Task 1 =
Retype the part of the listing that opens with the line containing "order: Sapindales" and closes with the listing's final line, keeping every line unchanged.
---------- Selected extract ----------
If you have read my blog before you know that I am a trainer and speech coach, and I have some professional acting and theatre experience.
While trying to do the right thing for my talented daughter, Allie, who is dying to get into the business of being “discovered,” I found despicable marketing practices from those who tour malls around the country “discovering” the beautiful little ones, especially pre-teens.
Now my particular experience may be unique, not applicable to the company or others like it, but this is an experience to walk away from or at least train a better way to market this kind of product. I found it to be as the title says: mean target marketing.
Mean target marketing starts with “talent scouts” in the mall identifying parents and “discovering” their beautiful and starry-eyed children, telling them they have star potential–all they need is the right marketing.
The process beings with “we are a marketing firm. We take products you have and make it better.” They will tell you–well, that’s what they said to my wife when she asked so maybe it is not company policy: “There is no money involved in this marketing endeavor; we are paid by the companies.” That could maybe be the marketing, but I’m not sure.
I will start by saying that I have no marketing degree so I will be approaching this from customer point-of-view, my experience with the field the company claims to be marketing. I knew at the outset there was more to this than what my wife and daughter had been told at the mall; I knew it had to do with packaging a part of marketing, but that’s not what anyone is told up front. Since I have been a professional in the field and understand how people get jobs in modeling, acting and dance, I agreed to take my daughter and “see” what it was all about.
I received three phone calls once I agreed to a meeting and each time I was reminded the wife and husband and child were required. This is the shady part.
Why all of us? Simple, they want the child to plead, beg or cry for it. The wife and the husband so they cannot go away and discuss the possible transaction as an excuse to be negative on the whole. And, of course, the salesperson wants the “sale.”
The sale of what? you ask. Product, of course. Packaging, which you can call marketing, but I don’t see the company paying for it yet. Do you? I saw absolutely no evidence, and nothing was said that you could bring in your own products and they would market you. No, you had to buy the company’s expensive packages, ranging in the thousands.
I hate hard sell, and I hate marketing like this, too. Don’t train it. You will lose. Company policies like this one close doors for people like me. Sometimes I want to look–just look–like at a car on a lot.
One time while seriously looking to buy a new car I had to fill out what seemed a ton of paperwork, listing more personal information than I care to add before ever being given a chance to look at a car (even in the showroom) without a salesman.
Once I saw what was happening, I walked out, never to buy that kind of car again. Someone in marketing must have thought it wise to gather as much information about the customer before handing him or her over to the salesperson.
Bad move. I wanted to look at aesthetics and had done some homework. Now, I just wanted to leave. The manager came over, aghast at my reaction, but I told him, “all I wanted to do was look before sitting down and now I’m not a customer at all.” Remember, customers have needs too, and to get back to my original story, feelings, too.
Push too hard and people push back. Make their child cry and you may never see them again. The idea is if the child is sold and the parents don’t want to disappoint, they’ll sign up. I wonder how many parents are actually caught in this web.
---------- Data excerpts ----------
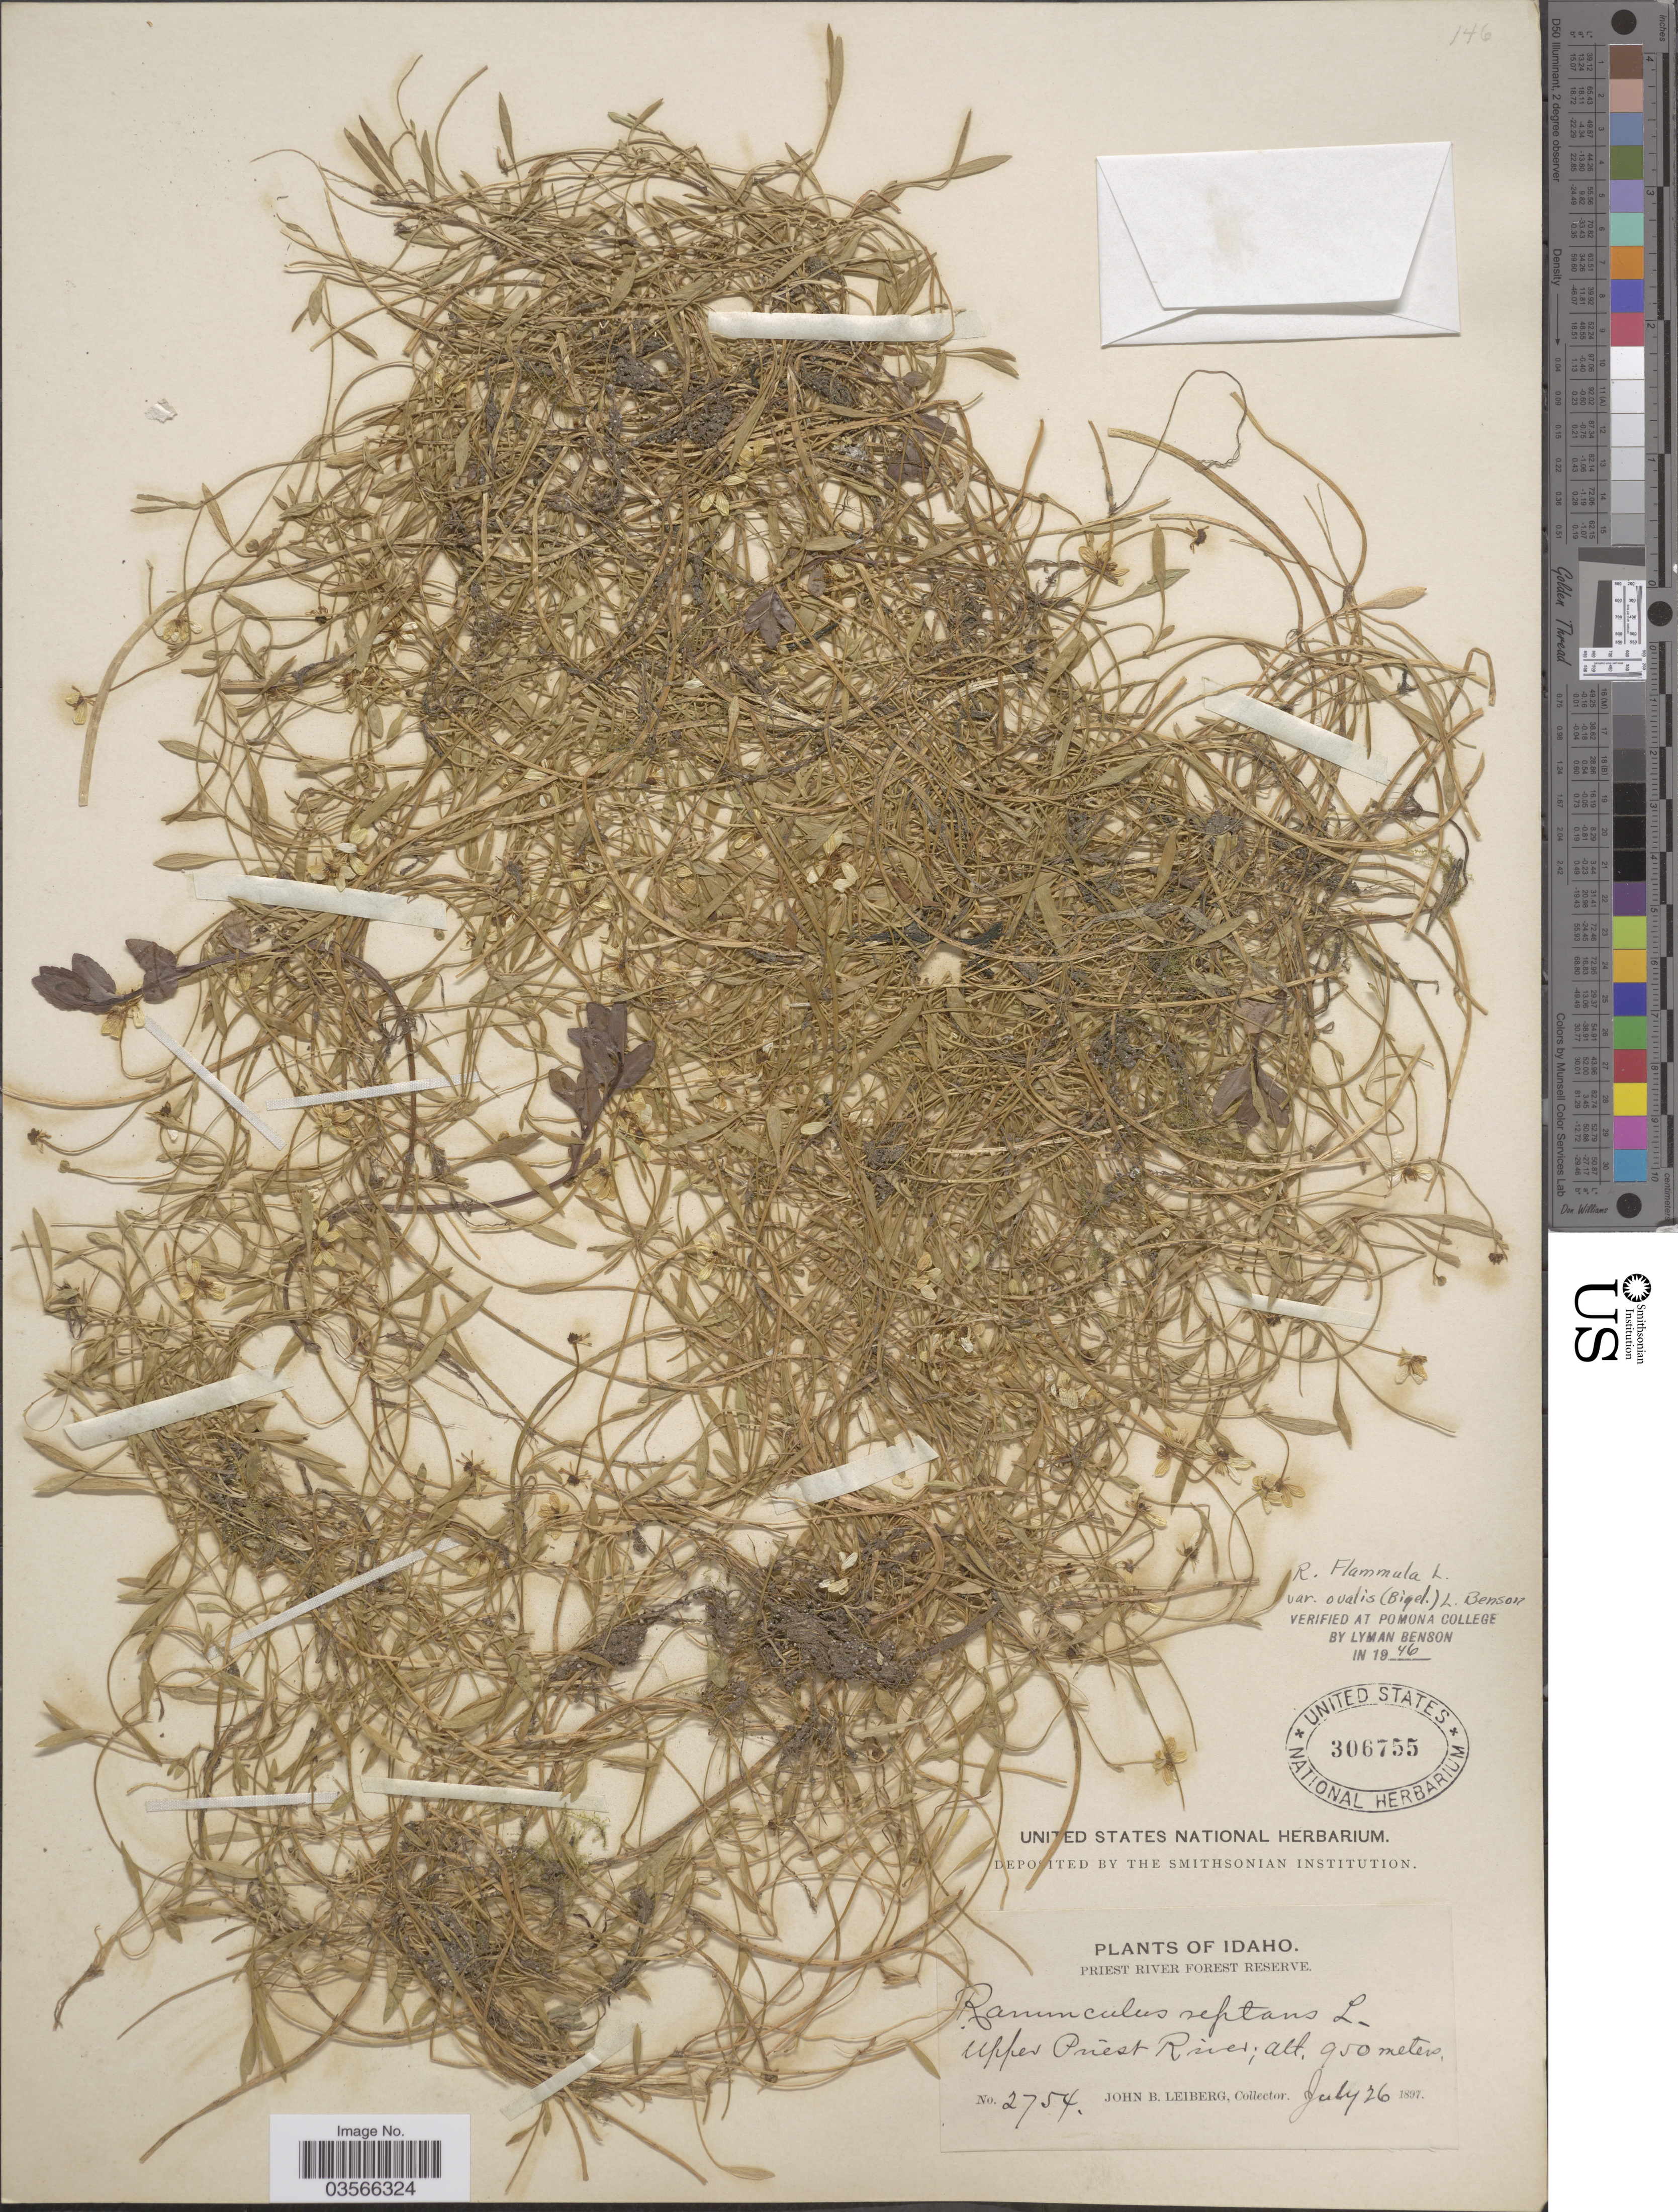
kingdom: Plantae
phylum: Tracheophyta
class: Magnoliopsida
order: Ranunculales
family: Ranunculaceae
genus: Ranunculus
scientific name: Ranunculus flammula var. ovalis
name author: (J.M. Bigelow) L.D. Benson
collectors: J. B. Leiberg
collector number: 2754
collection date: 1897-07-26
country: United States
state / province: Idaho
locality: Priest River Forest Reserve. Upper Priest River.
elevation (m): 950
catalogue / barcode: US 306755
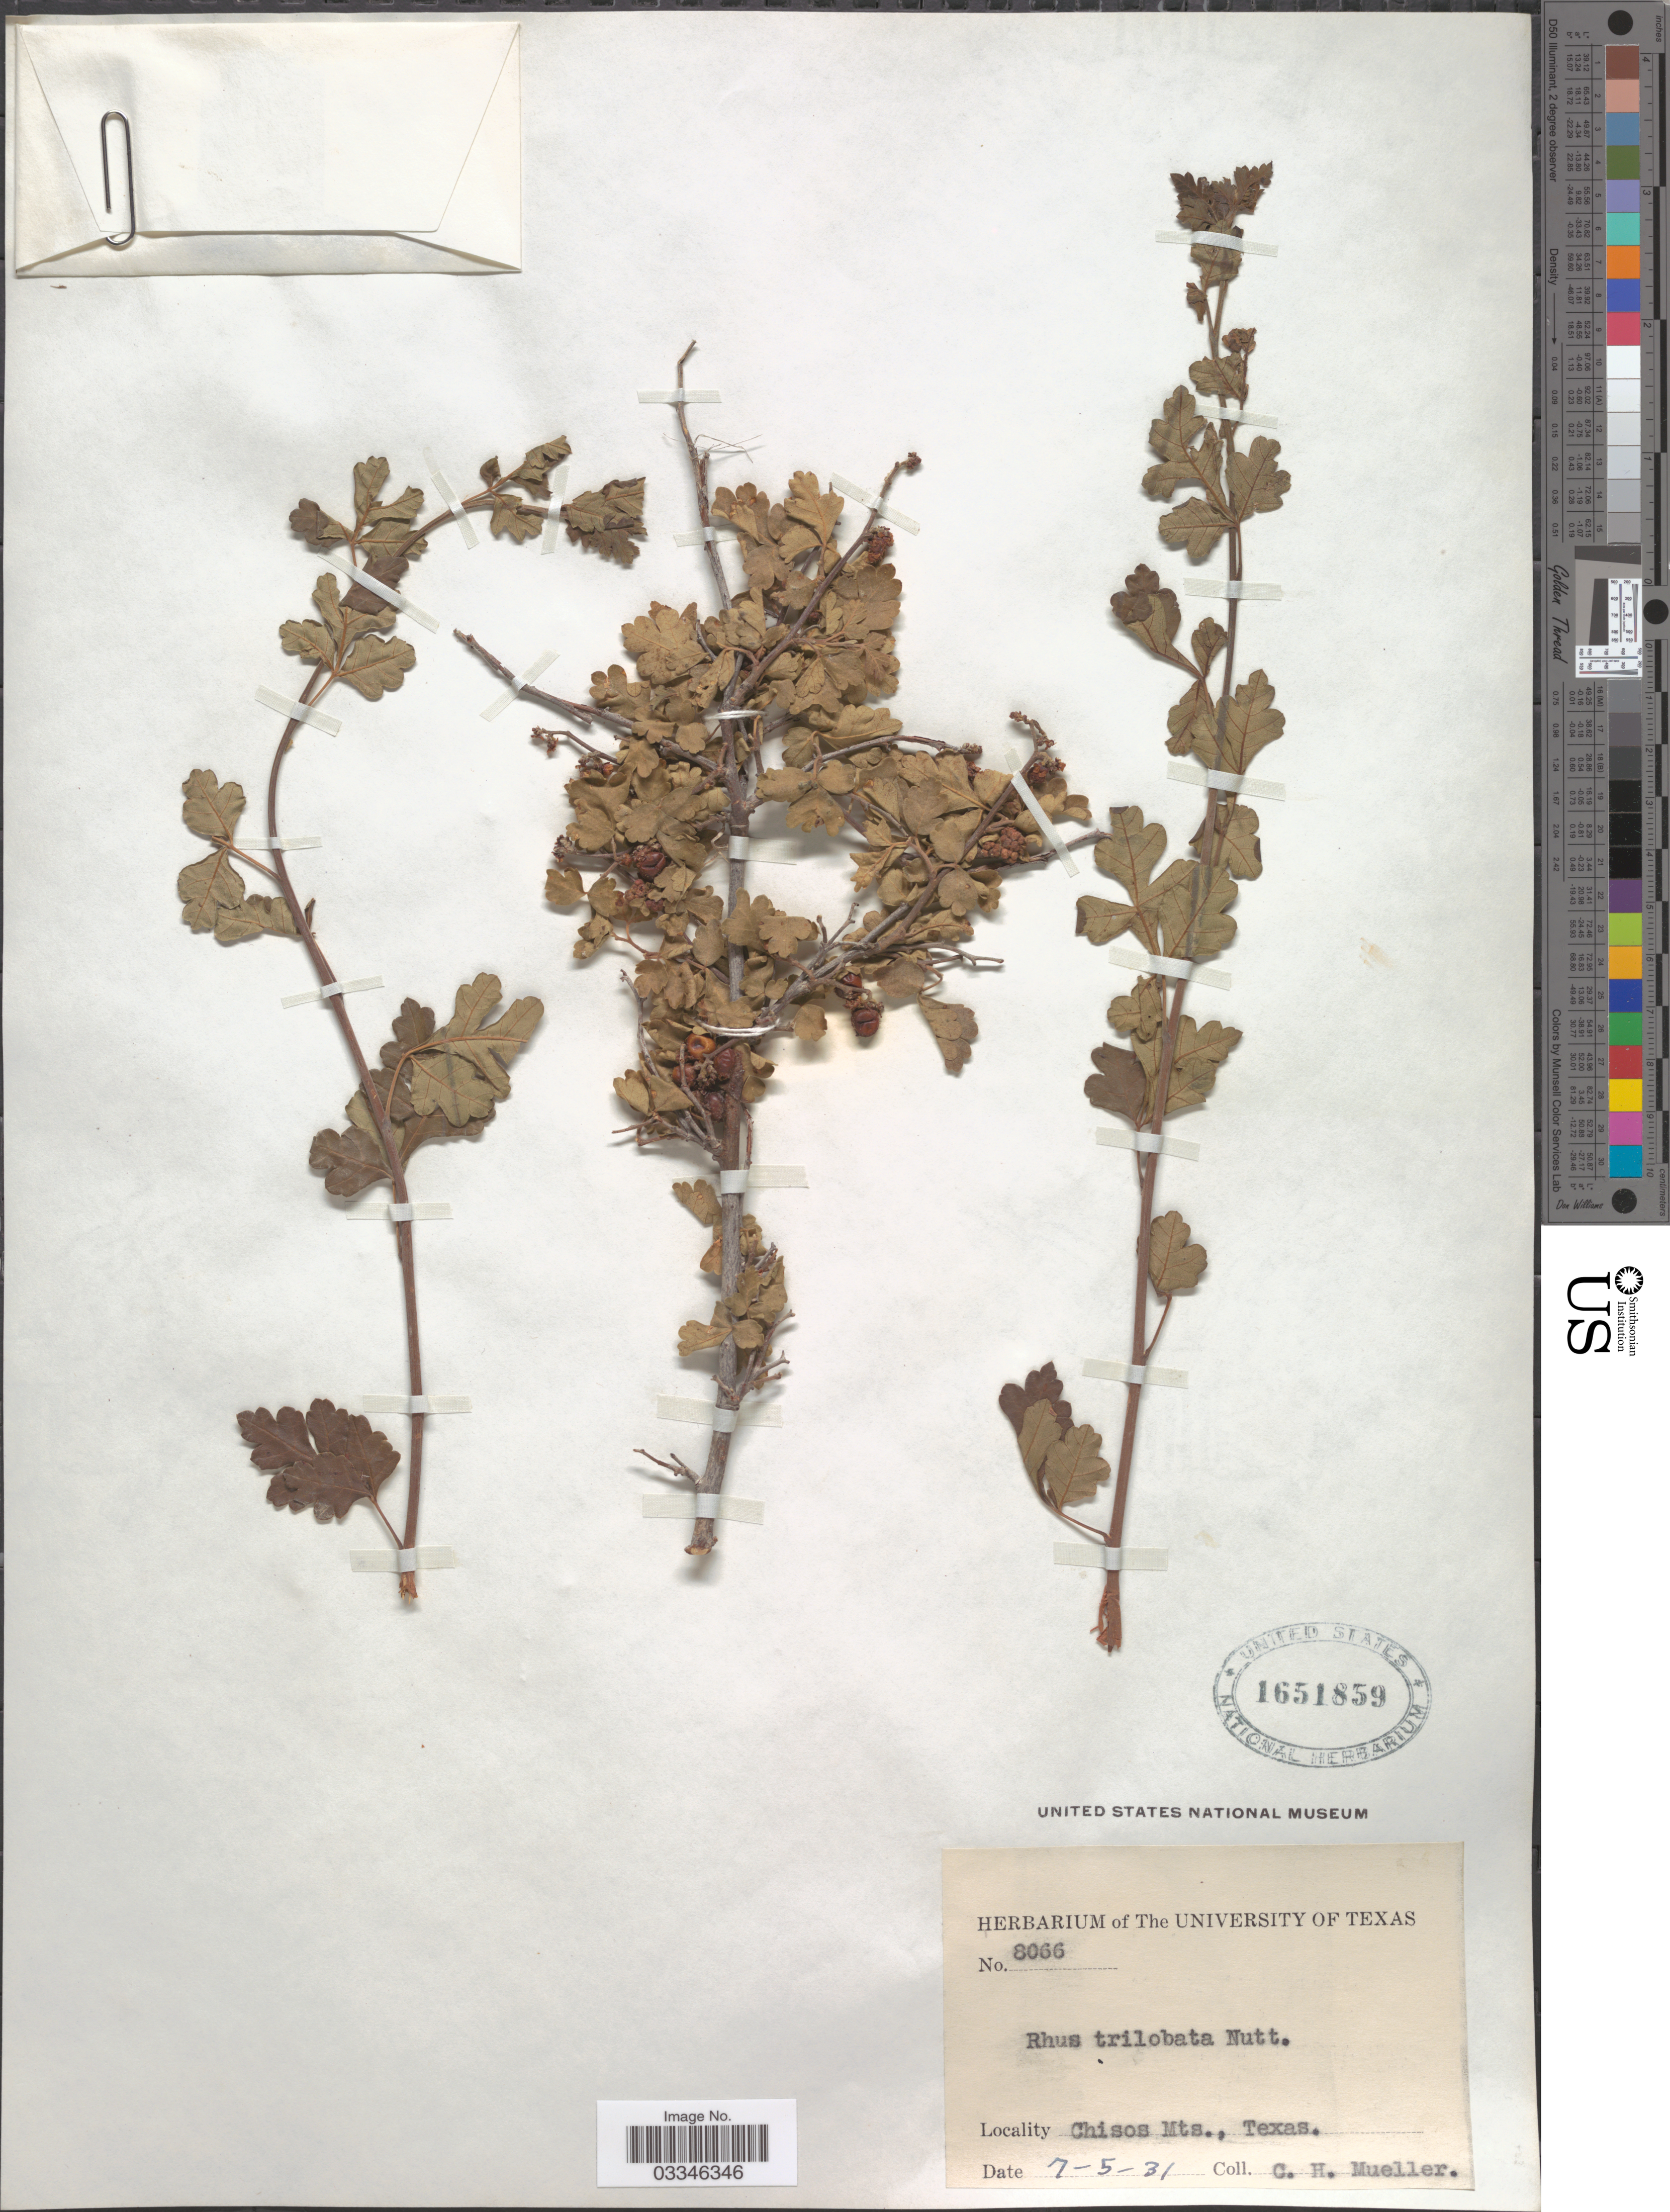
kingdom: Plantae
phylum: Tracheophyta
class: Magnoliopsida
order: Sapindales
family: Anacardiaceae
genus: Rhus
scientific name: Rhus trilobata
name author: Nutt.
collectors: C. H. Mueller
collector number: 8066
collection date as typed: Transcribed d/m/y: 5/7/31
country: United States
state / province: Texas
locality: Chisos Mts.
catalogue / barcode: US 1651859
----------
Task 2 =
In the post about mall talent scouts, who did the phone calls say was required at the meeting?

Right answer 1 =
order: Sapindales
family: Anacardiaceae
genus: Rhus
scientific name: Rhus trilobata
name author: Nutt.
collectors: C. H. Mueller
collector number: 8066
collection date as typed: Transcribed d/m/y: 5/7/31
country: United States
state / province: Texas
locality: Chisos Mts.
catalogue / barcode: US 1651859

Right answer 2 =
The wife, the husband, and the child.